Reviewed by our UK Editor
Rachel A. Hyde



Young Ziftkin has just lost his beloved mother, his flute and his home. His relations don’t want him, as he appears so strange and unlike their own stolid selves. So they have forced him to leave. He knows that his father is one of the Fey. Soon, he encounters this airy being who gives him another flute. But this one is magic and is capable, Pied Piper fashion, in forcing others to do the bidding of the player. Ziftkin falls in love with the evil Iryn Jagga, leader of the Brotherhood and sworn enemy of Elinor Whiteblade, she of the shining sword and heroine of the first novel. She is living with her Humanimal friend Gyver and soon realises that her beloved furry friends are in danger from a new lot of evil humans - and from the old lot as well! Can she save everybody from their bloody fate?
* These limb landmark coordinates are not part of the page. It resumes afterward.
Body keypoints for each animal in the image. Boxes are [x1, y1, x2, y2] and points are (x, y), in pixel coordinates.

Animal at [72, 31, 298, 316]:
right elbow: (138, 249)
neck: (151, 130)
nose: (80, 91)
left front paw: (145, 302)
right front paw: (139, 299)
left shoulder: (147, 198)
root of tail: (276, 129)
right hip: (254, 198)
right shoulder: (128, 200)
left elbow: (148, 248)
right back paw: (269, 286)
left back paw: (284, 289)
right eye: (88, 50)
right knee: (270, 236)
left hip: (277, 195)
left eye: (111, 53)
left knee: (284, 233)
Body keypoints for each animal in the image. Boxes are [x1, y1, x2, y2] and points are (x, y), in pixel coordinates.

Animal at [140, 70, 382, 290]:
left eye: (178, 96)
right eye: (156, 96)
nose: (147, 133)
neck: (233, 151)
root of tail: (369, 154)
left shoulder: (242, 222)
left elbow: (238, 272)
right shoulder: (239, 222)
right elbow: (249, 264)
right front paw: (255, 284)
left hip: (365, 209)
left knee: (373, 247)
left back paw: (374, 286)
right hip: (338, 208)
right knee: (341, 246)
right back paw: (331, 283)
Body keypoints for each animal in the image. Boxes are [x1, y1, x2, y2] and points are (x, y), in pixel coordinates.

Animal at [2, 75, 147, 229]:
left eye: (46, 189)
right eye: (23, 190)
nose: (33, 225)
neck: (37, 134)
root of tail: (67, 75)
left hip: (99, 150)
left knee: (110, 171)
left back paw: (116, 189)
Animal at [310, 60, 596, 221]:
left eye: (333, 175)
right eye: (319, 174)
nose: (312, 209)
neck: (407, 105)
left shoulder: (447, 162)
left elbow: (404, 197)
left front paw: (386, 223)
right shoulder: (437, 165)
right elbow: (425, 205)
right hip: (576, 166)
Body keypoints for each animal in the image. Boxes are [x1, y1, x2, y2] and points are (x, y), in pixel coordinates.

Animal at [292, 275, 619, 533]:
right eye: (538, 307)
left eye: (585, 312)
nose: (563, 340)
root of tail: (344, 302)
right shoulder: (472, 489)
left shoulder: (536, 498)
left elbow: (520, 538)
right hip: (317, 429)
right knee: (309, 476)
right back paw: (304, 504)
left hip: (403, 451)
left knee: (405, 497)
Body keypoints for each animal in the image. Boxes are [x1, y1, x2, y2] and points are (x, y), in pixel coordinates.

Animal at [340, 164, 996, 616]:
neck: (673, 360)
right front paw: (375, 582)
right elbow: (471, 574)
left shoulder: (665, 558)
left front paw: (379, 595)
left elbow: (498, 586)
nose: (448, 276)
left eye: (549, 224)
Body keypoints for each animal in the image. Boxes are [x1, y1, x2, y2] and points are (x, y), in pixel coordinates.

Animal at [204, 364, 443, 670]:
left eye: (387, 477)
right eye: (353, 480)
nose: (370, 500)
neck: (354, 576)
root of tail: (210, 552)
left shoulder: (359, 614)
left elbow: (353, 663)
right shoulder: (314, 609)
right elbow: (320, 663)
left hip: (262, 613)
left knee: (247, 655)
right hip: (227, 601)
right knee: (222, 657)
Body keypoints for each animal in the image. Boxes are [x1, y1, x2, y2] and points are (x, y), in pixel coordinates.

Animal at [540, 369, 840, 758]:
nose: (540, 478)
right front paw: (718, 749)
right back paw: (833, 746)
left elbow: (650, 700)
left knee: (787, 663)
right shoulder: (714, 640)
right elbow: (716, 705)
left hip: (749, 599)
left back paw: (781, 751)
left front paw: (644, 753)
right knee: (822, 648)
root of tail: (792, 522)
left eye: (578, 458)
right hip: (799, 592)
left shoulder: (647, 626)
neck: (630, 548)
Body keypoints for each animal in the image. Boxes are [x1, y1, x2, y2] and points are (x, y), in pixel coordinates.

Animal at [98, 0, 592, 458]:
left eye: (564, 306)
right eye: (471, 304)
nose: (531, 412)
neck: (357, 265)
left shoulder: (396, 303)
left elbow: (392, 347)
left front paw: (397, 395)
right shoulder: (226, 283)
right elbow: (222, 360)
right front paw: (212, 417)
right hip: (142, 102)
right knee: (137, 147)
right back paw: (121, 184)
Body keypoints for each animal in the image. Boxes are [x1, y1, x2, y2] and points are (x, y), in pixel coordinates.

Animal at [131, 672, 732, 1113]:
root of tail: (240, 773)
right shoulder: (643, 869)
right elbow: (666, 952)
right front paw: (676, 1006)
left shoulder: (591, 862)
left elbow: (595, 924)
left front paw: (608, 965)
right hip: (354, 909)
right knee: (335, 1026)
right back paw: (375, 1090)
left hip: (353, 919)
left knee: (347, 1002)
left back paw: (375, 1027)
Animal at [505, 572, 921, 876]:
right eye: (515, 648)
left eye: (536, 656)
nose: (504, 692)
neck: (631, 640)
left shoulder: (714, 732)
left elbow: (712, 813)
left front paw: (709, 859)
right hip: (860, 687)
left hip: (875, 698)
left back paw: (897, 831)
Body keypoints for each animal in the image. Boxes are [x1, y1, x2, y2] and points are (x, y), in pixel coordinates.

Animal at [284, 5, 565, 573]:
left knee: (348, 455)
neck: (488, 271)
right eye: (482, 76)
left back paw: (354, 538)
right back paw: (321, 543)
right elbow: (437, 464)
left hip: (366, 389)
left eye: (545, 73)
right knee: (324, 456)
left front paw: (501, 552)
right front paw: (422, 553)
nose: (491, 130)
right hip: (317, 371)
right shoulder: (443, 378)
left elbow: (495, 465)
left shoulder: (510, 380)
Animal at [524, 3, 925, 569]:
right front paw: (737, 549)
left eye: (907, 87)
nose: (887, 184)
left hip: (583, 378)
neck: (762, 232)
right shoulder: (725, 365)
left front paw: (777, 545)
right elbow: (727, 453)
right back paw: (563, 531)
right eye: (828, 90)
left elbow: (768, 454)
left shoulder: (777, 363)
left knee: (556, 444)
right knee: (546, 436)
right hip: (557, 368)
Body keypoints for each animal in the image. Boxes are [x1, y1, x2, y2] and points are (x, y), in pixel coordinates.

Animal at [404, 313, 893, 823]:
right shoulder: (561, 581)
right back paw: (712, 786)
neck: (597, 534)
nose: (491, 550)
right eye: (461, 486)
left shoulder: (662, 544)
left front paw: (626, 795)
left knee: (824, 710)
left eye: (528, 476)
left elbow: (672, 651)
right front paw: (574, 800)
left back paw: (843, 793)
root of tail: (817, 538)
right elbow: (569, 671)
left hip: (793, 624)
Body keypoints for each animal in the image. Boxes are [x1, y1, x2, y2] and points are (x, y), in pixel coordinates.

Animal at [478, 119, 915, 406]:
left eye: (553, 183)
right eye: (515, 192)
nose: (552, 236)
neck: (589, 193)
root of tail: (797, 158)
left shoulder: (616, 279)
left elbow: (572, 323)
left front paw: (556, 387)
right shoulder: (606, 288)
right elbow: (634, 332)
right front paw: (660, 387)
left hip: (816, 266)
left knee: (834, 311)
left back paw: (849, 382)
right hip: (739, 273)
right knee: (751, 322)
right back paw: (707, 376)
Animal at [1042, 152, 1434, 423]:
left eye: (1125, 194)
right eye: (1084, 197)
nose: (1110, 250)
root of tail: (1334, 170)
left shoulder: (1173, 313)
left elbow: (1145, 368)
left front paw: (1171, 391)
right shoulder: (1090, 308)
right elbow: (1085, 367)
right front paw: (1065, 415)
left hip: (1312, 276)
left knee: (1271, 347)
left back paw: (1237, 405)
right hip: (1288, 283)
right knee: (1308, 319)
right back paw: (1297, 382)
Nichols can tell a story, and this one reads well as a good lively tale with plenty of incident. If you don’t like cute talking animals, then it won’t appeal. But the cuteness is balanced with plenty of gore as the book nears to a close, so it isn’t all Disney-like. There is a feminist message in here as well . Nichols’ goodies have a tendency to be female and her baddies male – even Ziftkin is a curiously feminine character. These observances aside, I will be eager to find out what happens next. It’s no easy feat to write a tubby fantasy novel and fill it with as much incident and action as this novel.